━━━ EXERCISE MATERIALS ━━━

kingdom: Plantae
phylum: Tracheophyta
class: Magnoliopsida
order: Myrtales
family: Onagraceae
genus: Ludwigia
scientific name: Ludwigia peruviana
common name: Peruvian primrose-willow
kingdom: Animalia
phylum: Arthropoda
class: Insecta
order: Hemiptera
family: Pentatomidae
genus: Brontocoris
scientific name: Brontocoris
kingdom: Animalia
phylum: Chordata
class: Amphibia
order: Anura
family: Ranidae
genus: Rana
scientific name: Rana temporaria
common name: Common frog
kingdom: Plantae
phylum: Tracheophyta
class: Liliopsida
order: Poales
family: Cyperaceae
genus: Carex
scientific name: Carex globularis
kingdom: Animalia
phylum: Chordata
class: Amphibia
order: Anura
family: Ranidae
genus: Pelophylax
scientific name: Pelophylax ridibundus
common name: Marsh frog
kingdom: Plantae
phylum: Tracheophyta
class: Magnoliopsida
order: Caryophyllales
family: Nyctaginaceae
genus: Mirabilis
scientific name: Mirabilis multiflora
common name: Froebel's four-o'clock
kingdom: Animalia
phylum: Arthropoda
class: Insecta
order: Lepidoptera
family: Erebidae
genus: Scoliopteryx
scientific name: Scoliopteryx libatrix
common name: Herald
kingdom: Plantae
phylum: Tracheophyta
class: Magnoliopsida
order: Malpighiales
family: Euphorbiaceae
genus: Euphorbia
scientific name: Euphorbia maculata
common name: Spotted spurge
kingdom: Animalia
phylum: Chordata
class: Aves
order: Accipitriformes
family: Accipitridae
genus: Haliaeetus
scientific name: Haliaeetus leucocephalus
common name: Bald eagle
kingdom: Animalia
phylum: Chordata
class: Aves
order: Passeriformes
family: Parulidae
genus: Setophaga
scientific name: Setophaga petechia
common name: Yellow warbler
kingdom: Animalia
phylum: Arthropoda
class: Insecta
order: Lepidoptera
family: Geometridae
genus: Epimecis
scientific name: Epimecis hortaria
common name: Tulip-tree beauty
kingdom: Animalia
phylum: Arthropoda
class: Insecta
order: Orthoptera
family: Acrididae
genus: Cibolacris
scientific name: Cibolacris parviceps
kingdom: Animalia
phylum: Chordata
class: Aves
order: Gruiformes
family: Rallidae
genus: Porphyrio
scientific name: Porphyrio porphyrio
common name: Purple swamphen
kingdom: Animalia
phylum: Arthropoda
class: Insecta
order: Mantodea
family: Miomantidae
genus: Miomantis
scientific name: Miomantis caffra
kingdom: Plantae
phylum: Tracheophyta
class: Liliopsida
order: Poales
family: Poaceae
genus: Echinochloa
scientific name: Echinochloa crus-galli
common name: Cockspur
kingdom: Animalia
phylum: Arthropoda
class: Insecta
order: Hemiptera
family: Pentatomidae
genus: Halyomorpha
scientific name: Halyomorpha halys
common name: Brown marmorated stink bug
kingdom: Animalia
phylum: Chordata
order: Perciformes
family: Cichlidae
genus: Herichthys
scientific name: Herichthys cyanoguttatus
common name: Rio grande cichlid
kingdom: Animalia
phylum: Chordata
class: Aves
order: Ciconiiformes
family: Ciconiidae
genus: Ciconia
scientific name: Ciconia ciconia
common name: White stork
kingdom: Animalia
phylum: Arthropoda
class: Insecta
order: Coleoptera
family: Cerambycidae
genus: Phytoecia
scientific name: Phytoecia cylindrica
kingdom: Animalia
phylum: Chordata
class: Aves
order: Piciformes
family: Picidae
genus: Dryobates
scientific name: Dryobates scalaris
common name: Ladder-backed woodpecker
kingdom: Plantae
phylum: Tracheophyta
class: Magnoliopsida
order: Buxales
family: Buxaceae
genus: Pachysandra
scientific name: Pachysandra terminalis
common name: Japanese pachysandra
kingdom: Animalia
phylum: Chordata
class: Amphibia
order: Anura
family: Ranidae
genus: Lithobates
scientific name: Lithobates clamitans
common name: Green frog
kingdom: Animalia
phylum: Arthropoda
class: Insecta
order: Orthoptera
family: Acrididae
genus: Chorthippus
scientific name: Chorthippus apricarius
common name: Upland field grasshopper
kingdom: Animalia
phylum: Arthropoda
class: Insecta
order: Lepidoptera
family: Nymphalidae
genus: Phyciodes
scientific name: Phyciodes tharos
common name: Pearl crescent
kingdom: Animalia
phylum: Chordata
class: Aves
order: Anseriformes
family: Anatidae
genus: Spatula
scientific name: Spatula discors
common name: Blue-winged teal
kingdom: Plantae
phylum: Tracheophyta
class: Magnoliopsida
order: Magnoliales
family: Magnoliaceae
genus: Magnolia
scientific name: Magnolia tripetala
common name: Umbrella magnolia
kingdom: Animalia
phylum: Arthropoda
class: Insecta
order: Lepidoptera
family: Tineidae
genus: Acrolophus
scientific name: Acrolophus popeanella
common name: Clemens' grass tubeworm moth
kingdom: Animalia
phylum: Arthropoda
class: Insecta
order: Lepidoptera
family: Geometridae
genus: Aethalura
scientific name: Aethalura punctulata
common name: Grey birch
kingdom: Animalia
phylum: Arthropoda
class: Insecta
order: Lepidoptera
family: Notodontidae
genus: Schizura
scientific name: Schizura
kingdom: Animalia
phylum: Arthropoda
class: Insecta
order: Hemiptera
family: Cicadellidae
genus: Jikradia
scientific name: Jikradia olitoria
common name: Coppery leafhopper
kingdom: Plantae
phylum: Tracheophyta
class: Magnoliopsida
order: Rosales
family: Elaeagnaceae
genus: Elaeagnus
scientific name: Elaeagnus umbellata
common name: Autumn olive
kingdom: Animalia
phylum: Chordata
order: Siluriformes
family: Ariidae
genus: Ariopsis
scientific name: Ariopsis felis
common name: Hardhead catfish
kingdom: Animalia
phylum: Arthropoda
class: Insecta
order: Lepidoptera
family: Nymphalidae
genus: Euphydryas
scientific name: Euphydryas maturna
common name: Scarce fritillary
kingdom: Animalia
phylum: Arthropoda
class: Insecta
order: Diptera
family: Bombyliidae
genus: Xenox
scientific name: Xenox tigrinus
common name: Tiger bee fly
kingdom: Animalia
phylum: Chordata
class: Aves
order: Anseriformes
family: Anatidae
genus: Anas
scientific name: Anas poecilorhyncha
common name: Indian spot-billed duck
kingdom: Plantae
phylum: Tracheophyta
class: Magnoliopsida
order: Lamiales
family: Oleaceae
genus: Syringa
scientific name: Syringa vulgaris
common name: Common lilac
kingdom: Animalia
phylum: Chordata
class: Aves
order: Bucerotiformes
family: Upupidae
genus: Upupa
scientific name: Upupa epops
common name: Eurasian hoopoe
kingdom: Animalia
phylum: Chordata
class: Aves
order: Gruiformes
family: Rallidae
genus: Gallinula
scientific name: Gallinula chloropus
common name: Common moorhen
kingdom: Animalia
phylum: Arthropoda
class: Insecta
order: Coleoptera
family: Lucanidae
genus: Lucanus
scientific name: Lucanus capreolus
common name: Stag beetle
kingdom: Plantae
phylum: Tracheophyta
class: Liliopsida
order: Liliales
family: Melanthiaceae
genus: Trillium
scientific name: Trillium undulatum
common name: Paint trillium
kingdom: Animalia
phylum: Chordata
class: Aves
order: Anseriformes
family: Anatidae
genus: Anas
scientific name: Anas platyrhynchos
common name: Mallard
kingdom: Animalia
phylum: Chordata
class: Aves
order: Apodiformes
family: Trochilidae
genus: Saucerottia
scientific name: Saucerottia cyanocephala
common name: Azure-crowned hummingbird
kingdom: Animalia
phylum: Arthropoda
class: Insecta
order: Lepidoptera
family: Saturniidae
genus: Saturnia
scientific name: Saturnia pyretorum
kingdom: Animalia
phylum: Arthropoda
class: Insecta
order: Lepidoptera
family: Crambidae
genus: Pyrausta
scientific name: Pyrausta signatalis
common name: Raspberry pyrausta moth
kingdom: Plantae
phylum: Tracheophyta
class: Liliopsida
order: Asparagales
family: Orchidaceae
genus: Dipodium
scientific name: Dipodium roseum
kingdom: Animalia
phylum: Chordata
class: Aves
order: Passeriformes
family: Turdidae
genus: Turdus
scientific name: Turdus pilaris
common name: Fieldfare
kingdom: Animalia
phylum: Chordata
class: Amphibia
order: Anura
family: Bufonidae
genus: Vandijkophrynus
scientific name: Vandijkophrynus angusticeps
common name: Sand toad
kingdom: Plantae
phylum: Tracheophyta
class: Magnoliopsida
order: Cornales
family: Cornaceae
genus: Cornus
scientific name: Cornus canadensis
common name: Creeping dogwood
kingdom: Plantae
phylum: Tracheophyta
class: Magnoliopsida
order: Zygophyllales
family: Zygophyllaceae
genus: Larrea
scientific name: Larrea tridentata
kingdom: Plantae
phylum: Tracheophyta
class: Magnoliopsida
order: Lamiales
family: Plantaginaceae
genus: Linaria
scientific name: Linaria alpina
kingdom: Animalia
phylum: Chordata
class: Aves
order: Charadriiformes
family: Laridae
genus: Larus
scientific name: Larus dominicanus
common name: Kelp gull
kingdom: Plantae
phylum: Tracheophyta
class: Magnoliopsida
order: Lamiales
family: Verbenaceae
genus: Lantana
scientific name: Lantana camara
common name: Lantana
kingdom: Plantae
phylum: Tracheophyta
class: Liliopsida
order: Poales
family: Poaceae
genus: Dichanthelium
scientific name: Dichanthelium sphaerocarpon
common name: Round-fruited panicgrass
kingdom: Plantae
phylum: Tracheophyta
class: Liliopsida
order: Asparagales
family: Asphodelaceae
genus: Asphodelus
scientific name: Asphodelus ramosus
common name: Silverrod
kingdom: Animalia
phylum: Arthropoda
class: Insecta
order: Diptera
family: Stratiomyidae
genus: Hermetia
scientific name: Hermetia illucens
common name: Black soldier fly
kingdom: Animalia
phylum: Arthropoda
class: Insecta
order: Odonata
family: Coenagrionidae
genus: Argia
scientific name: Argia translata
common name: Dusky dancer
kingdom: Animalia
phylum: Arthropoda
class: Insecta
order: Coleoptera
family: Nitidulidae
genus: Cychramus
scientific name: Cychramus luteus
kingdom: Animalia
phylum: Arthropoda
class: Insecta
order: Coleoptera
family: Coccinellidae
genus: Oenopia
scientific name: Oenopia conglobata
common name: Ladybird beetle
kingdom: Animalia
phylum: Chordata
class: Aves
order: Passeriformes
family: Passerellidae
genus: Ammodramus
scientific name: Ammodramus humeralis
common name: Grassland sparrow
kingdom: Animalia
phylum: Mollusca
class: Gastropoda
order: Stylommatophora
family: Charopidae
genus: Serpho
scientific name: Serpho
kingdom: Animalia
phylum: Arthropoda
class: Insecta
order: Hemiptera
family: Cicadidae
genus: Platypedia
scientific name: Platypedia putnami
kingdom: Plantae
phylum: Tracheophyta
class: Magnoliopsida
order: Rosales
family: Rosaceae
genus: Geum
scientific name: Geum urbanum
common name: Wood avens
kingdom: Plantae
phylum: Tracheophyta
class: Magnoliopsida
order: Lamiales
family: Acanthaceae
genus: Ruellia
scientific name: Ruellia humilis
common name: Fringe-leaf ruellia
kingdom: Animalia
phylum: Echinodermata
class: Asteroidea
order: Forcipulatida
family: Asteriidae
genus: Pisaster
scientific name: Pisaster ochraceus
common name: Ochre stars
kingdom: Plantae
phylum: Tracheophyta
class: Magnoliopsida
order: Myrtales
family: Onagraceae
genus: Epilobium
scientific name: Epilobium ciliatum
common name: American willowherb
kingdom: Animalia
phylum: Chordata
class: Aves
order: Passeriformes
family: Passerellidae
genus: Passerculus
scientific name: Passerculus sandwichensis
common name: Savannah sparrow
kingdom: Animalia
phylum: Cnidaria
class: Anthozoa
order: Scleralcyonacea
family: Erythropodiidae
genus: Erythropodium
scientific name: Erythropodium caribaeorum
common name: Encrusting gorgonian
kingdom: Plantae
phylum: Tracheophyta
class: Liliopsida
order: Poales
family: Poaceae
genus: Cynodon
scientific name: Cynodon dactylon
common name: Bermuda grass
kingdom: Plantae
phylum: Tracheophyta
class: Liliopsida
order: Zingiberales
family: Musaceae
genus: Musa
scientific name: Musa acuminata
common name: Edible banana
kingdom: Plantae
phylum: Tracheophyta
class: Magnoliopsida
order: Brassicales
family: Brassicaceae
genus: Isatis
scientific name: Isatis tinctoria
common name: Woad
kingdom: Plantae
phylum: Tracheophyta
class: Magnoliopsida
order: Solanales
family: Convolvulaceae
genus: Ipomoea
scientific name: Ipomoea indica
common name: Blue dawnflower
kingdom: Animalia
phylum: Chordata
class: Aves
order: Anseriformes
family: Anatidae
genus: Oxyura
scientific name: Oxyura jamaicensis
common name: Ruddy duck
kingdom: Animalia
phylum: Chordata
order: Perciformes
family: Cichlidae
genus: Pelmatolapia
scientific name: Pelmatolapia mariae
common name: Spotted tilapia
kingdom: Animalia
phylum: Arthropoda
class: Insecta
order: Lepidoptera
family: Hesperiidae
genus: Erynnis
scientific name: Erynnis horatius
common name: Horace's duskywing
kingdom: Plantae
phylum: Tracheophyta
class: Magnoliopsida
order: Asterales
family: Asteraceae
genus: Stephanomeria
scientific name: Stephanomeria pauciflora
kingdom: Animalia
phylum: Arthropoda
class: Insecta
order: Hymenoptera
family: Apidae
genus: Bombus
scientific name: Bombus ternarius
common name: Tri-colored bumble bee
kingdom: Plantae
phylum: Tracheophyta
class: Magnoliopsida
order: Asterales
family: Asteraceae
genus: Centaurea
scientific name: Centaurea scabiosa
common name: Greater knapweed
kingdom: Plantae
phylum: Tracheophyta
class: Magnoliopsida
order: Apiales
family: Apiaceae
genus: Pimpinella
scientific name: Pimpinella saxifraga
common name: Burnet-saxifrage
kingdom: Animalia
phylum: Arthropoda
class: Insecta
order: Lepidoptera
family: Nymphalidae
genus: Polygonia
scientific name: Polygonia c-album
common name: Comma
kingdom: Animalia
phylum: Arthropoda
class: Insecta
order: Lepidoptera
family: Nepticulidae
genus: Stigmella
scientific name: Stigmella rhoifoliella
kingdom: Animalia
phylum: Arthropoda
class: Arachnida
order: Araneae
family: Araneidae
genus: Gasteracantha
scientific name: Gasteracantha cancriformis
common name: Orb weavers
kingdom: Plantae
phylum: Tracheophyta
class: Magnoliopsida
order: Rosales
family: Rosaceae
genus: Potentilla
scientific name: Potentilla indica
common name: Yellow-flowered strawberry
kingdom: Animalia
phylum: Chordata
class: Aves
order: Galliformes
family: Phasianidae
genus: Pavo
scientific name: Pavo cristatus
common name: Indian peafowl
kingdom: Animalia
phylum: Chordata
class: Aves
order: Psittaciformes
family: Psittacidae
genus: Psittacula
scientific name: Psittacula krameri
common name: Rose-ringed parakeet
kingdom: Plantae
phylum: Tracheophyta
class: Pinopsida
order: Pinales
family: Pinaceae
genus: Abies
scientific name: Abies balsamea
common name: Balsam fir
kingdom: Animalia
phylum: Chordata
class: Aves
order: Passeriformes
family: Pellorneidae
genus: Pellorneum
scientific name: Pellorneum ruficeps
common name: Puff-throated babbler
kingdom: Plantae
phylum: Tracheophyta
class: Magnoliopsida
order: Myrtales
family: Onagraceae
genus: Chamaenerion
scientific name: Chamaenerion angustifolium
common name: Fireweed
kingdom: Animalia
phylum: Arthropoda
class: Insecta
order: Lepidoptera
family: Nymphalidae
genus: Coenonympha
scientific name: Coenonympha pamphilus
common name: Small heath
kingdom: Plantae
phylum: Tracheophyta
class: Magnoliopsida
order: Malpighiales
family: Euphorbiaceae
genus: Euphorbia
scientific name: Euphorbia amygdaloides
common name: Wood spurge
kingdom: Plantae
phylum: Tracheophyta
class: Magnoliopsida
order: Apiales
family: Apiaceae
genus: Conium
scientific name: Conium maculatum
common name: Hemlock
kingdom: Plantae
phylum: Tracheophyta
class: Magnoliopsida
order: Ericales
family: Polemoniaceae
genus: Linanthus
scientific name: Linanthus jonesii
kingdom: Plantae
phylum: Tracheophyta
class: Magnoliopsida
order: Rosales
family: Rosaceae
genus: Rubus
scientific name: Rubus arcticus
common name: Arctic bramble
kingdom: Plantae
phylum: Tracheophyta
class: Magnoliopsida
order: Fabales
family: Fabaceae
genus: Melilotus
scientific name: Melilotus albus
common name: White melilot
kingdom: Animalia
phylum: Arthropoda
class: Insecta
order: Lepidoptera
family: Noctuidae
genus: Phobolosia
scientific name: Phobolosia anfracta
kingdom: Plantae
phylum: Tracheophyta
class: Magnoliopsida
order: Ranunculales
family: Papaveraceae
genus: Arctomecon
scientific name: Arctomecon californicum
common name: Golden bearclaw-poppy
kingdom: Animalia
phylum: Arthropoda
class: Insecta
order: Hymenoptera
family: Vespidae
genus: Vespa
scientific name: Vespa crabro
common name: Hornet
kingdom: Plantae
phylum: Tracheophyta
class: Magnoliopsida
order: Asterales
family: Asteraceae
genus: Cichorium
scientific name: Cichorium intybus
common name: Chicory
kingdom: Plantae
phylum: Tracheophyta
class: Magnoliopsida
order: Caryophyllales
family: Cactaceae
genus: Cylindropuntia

━━━

EXERCISE DETAILS ▸
Print the lines starting at the one that contains "genus: Larrea" and ending at the one that contains "family: Verbenaceae", both included, with every line unchanged.

RESPONSE BELOW ▸
genus: Larrea
scientific name: Larrea tridentata
kingdom: Plantae
phylum: Tracheophyta
class: Magnoliopsida
order: Lamiales
family: Plantaginaceae
genus: Linaria
scientific name: Linaria alpina
kingdom: Animalia
phylum: Chordata
class: Aves
order: Charadriiformes
family: Laridae
genus: Larus
scientific name: Larus dominicanus
common name: Kelp gull
kingdom: Plantae
phylum: Tracheophyta
class: Magnoliopsida
order: Lamiales
family: Verbenaceae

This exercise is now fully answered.